**Exercise objective:**
Using only the records, tally the lines with "bord" in them and state that total by itself.

**Data for this task:**
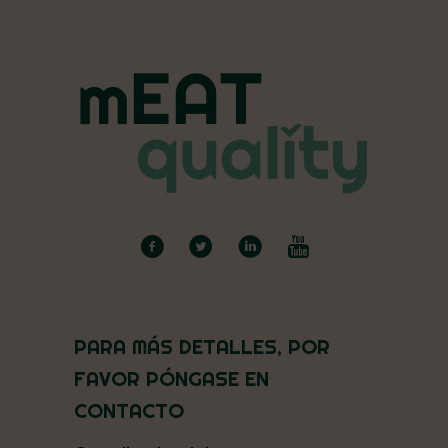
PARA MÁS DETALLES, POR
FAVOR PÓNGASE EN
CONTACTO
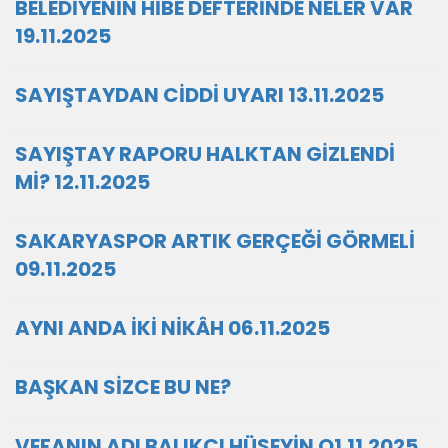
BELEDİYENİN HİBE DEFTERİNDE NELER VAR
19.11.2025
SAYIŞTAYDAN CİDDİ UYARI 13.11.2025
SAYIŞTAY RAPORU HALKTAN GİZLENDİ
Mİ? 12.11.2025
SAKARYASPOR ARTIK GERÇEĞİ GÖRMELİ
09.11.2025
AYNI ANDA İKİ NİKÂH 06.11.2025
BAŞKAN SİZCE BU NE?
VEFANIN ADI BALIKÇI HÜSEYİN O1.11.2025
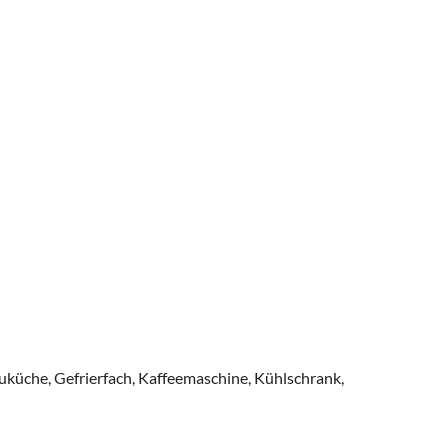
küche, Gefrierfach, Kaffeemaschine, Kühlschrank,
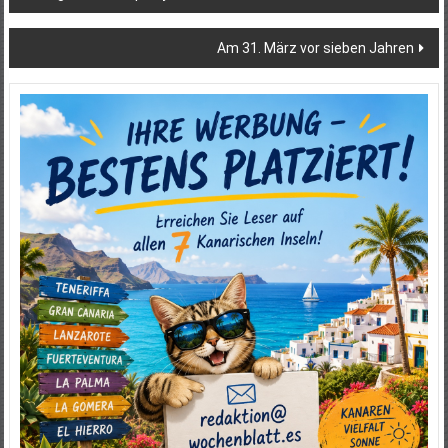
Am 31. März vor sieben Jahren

...

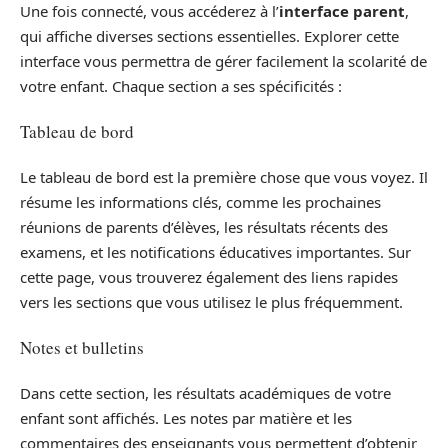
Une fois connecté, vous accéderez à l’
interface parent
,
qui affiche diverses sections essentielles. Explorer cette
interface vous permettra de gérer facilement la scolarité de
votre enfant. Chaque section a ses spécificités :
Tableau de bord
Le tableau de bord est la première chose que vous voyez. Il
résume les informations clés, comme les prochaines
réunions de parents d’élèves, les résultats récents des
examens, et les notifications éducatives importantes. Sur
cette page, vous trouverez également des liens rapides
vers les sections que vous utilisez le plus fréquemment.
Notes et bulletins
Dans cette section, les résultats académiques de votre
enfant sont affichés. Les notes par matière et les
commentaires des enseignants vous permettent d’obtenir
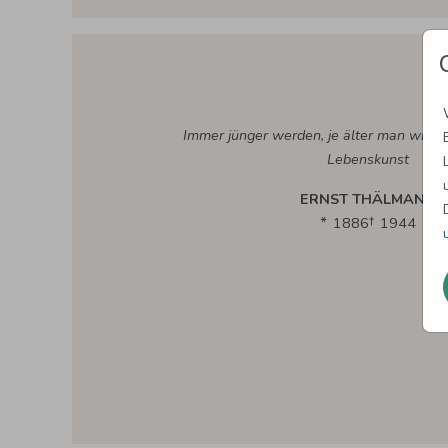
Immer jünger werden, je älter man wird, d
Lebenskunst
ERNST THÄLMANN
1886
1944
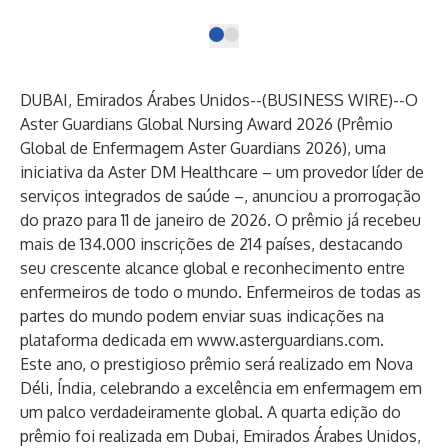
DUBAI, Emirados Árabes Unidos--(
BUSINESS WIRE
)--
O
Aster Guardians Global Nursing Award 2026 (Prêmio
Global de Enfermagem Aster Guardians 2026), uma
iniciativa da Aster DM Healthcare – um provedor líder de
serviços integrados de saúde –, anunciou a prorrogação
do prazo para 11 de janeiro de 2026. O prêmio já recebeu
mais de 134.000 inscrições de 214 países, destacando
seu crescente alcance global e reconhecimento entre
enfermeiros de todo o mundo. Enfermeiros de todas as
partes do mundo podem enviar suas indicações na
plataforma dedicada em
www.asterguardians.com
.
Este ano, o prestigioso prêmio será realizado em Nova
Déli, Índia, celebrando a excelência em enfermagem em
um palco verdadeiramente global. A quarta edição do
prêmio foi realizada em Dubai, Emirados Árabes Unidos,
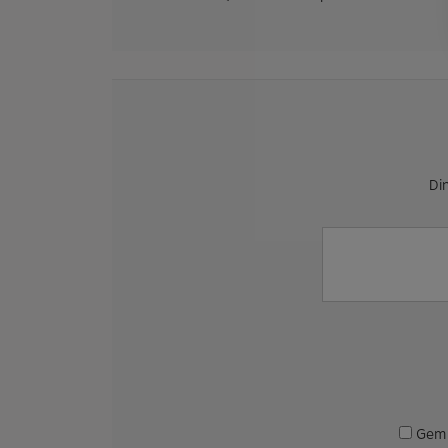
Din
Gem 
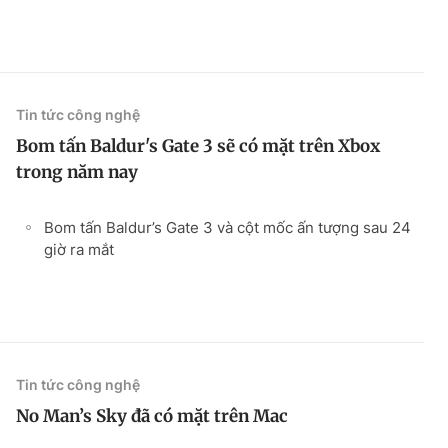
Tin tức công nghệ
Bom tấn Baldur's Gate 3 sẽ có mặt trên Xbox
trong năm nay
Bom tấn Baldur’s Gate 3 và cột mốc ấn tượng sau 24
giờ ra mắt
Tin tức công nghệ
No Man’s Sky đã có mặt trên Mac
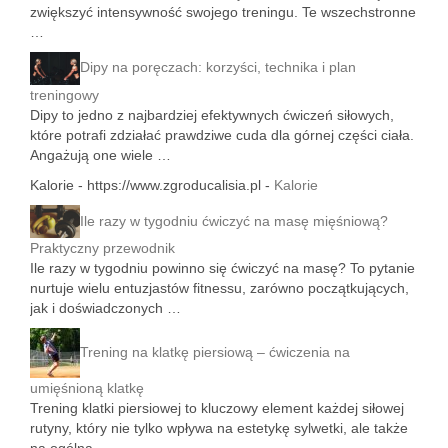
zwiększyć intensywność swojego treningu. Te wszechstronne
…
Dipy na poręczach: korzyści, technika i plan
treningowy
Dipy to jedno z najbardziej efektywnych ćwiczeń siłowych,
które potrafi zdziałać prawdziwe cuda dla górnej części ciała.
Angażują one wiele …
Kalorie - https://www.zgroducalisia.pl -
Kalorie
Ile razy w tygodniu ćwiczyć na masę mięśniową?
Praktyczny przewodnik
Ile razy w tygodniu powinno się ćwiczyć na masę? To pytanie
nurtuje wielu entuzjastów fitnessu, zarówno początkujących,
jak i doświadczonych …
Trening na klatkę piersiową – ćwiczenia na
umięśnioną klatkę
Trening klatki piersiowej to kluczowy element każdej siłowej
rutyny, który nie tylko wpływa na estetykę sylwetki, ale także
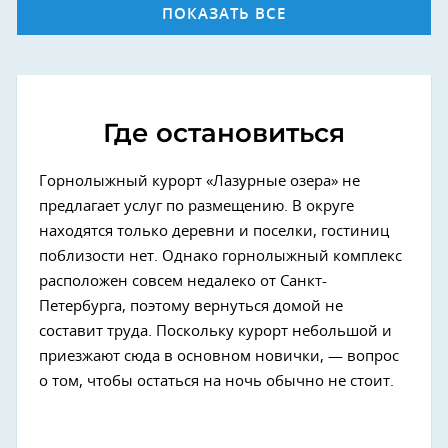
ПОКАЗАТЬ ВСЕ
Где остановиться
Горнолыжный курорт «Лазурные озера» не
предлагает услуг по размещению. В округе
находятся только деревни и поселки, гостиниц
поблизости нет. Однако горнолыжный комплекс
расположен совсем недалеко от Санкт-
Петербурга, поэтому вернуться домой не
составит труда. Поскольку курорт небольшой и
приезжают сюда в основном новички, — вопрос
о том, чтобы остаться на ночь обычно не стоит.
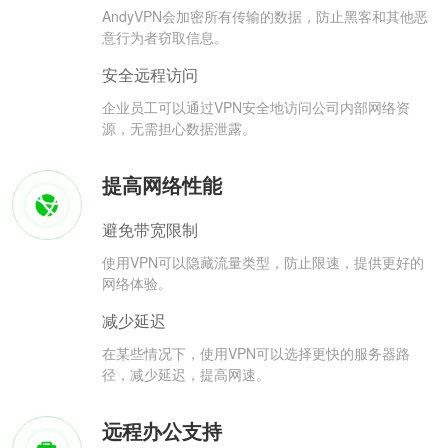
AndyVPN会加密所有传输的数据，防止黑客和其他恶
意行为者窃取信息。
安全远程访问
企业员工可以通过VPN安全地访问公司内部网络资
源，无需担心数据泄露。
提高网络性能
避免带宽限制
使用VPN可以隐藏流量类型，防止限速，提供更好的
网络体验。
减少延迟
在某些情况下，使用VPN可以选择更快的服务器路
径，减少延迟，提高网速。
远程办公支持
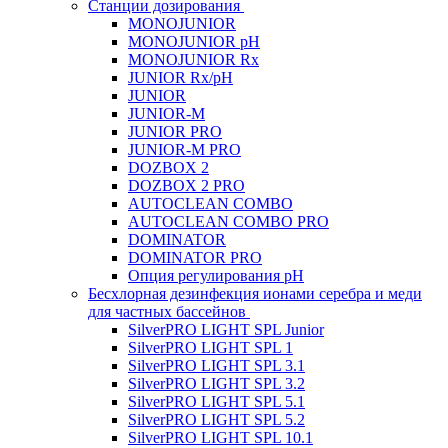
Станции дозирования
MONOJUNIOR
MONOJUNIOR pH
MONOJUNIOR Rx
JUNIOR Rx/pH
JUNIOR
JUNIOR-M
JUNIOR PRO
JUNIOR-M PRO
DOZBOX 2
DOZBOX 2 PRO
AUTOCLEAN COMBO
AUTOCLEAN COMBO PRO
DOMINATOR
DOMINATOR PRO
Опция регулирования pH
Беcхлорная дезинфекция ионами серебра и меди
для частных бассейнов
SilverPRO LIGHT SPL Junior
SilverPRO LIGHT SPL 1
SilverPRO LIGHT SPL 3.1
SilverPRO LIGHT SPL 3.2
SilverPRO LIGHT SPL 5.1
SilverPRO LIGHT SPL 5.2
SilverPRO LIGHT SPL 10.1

**Exercise answer:**
2